La promesse de Nicolas Sarkozy d'instaurer dès la prochaine rentrée la gratuité pour les élèves français de seconde, de première et de terminale dans les établissements français de l'étranger est tout à fait révélatrice, à l'échelle de la communauté des français expatriés, d'une part des convictions profondes du candidat, d'autre part des ravages que celles-ci ne vont pas manquer d'entraîner, là comme en d'autres domaines.
De toutes les formules possibles pour séduire les électeurs français de l'étranger, le candidat a en effet choisi, comme en tant d'autres occasions, celle qui était la plus favorable aux riches, et la plus discriminatoire.
La plus favorable aux riches, car dans cette population d'élèves du lycée, les enfants de familles les plus démunies sont déjà titulaires de bourses, et n'ont donc rien à y gagner.
Suivent les familles à revenus moyens, non aidées, pour lesquelles l'éducation des enfants est une lourde charge, compte tenu des coûts élevés des écolages dans nos établissements à l'étranger.
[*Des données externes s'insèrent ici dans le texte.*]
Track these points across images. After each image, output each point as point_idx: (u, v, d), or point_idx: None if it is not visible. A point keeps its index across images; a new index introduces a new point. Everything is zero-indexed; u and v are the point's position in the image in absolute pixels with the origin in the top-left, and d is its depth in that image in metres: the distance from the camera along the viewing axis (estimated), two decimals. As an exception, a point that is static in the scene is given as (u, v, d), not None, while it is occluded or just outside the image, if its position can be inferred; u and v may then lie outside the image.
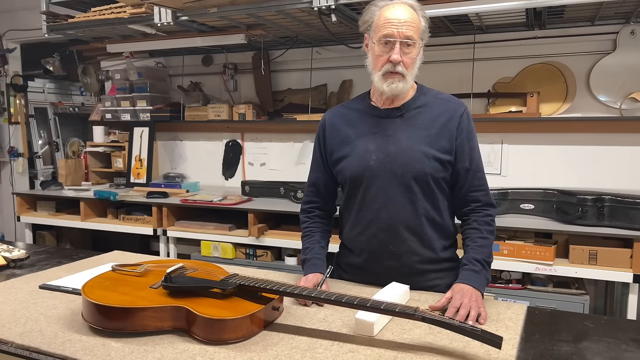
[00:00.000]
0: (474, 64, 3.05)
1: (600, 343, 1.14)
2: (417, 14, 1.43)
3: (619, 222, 2.35)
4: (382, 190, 1.48)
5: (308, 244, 1.59)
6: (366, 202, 1.51)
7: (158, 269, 1.41)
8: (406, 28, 1.39)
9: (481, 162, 1.52)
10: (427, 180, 1.46)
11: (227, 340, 1.11)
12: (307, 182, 1.67)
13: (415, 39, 1.41)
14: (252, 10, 2.62)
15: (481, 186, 1.50)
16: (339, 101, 3.36)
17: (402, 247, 1.49)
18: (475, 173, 1.49)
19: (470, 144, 1.49)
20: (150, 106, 3.74)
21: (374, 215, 1.50)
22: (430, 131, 1.47)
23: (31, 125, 5.18)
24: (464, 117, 1.49)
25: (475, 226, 1.48)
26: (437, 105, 1.51)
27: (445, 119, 1.48)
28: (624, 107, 2.78)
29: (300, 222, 1.67)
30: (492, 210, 1.51)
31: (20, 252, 1.77)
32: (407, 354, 1.07)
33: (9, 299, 1.40)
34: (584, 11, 2.62)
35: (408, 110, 1.50)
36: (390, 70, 1.42)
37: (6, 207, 4.84)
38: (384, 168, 1.47)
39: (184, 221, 3.20)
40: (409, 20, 1.40)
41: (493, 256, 1.49)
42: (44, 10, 3.18)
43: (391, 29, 1.40)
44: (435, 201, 1.49)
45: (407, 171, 1.45)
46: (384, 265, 1.51)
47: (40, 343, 1.11)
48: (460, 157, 1.48)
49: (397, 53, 1.40)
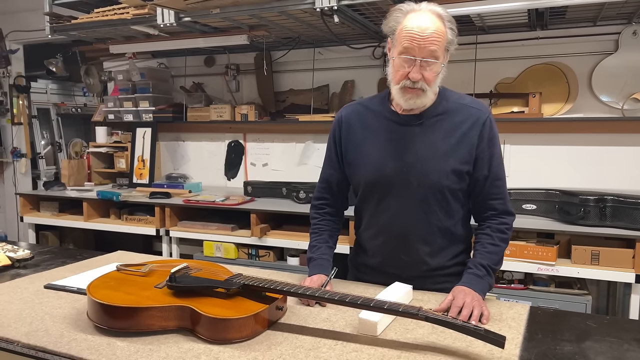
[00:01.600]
0: (476, 65, 3.06)
1: (603, 343, 1.14)
2: (444, 24, 1.35)
3: (621, 223, 2.35)
4: (396, 200, 1.45)
5: (315, 242, 1.58)
6: (379, 209, 1.49)
7: (162, 269, 1.42)
8: (430, 43, 1.31)
9: (501, 169, 1.47)
10: (443, 192, 1.43)
11: (231, 339, 1.11)
12: (320, 178, 1.63)
13: (438, 54, 1.33)
14: (254, 11, 2.62)
15: (499, 194, 1.45)
16: (341, 102, 3.37)
17: (413, 256, 1.48)
18: (494, 181, 1.44)
19: (490, 151, 1.43)
20: (153, 107, 3.75)
21: (386, 223, 1.48)
22: (450, 140, 1.42)
23: (34, 125, 5.19)
24: (487, 124, 1.43)
25: (488, 232, 1.45)
26: (458, 112, 1.44)
27: (467, 127, 1.42)
28: (626, 107, 2.78)
29: (310, 218, 1.65)
30: (508, 218, 1.47)
31: (24, 252, 1.77)
32: (410, 354, 1.07)
33: (14, 298, 1.41)
34: (586, 12, 2.62)
35: (428, 118, 1.44)
36: (409, 86, 1.36)
37: (9, 208, 4.85)
38: (400, 178, 1.43)
39: (187, 221, 3.21)
40: (434, 32, 1.31)
41: (502, 263, 1.46)
42: (47, 11, 3.20)
43: (412, 44, 1.31)
44: (450, 211, 1.46)
45: (423, 182, 1.42)
46: (394, 269, 1.50)
47: (46, 342, 1.12)
48: (479, 165, 1.43)
49: (417, 72, 1.33)
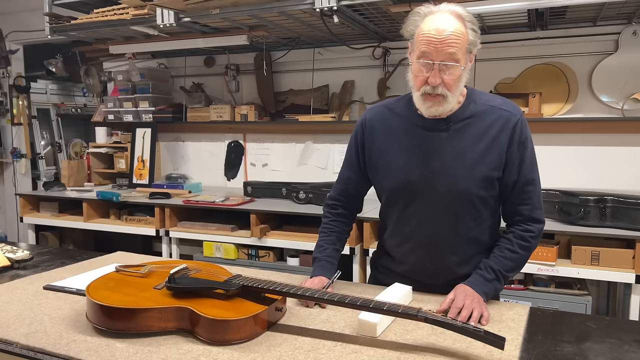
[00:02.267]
0: (476, 65, 3.04)
1: (603, 344, 1.14)
2: (465, 25, 1.28)
3: (622, 223, 2.35)
4: (423, 207, 1.40)
5: (323, 242, 1.56)
6: (405, 216, 1.44)
7: (161, 270, 1.42)
8: (447, 45, 1.25)
9: (534, 174, 1.38)
10: (472, 200, 1.37)
11: (230, 340, 1.11)
12: (338, 179, 1.59)
13: (458, 57, 1.26)
14: (254, 12, 2.62)
15: (527, 200, 1.38)
16: (341, 102, 3.37)
17: (440, 265, 1.43)
18: (523, 186, 1.37)
19: (521, 154, 1.37)
20: (153, 107, 3.75)
21: (412, 231, 1.44)
22: (479, 146, 1.36)
23: (34, 126, 5.19)
24: (518, 126, 1.36)
25: (510, 237, 1.40)
26: (488, 114, 1.38)
27: (497, 130, 1.36)
28: (626, 107, 2.77)
29: (322, 216, 1.62)
30: (534, 226, 1.39)
31: (24, 252, 1.77)
32: (410, 355, 1.07)
33: (13, 299, 1.40)
34: (586, 12, 2.62)
35: (456, 122, 1.37)
36: (429, 93, 1.30)
37: (9, 208, 4.85)
38: (426, 184, 1.38)
39: (187, 222, 3.21)
40: (452, 34, 1.25)
41: (518, 271, 1.42)
42: (47, 11, 3.20)
43: (429, 48, 1.26)
44: (479, 219, 1.41)
45: (451, 190, 1.36)
46: (421, 277, 1.46)
47: (45, 343, 1.12)
48: (509, 169, 1.37)
49: (435, 76, 1.27)
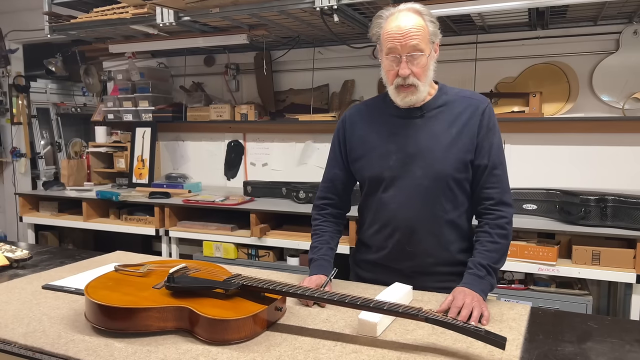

Celles-là seront gagnantes, et c'est justice.
Mais vient ensuite un effet d'aubaine incompréhensible pour les familles à hauts, voire très hauts revenus (pensons aux fameux exilés fiscaux, célèbres ou discrets) ainsi que pour les entreprises qui finançaient jusque là sans problème la scolarité des enfants de leurs cadres expatriés.
La plus discriminatoire aussi, car elle va créer une différence brutale de régime entre enfants français scolarisés dans notre système selon qu'ils ont atteint, ou non, le second cycle du secondaire.
Les ravages de la mesure dans nos communautés à l'étranger vont être visibles dès la prochaine rentrée, lorsque commenceront à se réunir les commissions de bourses, et que telle famille à la limite de l'éligibilité verra rejeter son dossier au moment même où tel enfant de famille fortunée se verra accueillir sans bourse délier.
Malgré ces crises annoncées, la tentation était-elle donc à ce point irrésistible de plaire toujours aux mêmes: les prospères, les puissants, les héritiers?
Question subsidiaire: d'ordinaire, lorsque l'on voit apparaître une mesure de ce type dans le programme d'un candidat, c'est qu'elle a été mûrie, portée et défendue par un parti, une association, un cercle de réflexion, un groupe de pression.
Dans cette affaire, c'est le mystère. L'idée n'était jamais apparue jusqu'à présent de financer ainsi, et de façon exclusive, le dernier cycle du secondaire à l'étranger. Le candidat n'ayant pas une connaissance intime des problèmes des Français établis hors de France, quelqu'un, forcément un notable, bien introduit dans son entourage, a dû la lui souffler.
En s'appuyant sur quels arguments, sur quelle logique? et qui donc peut-il bien être?
Peut-être un élu important des Français de l'étranger, appartenant à la mouvance politique du Président. Peut-être une personnalité dont les enfants, les petits-enfants, les neveux ou les petits-neveux pourraient se retrouver aujourd'hui ou demain bénéficiaires de la mesure.
L'on serait heureux que ce conseiller secret du Président de la République veuille bien se faire connaître. Qu'il veuille bien prendre ses responsabilités, face aux Français de l'étranger de toutes conditions et de toutes ressources. Beaucoup de choses se trouveront clarifiées. Le débat démocratique ne pourra qu'y gagner.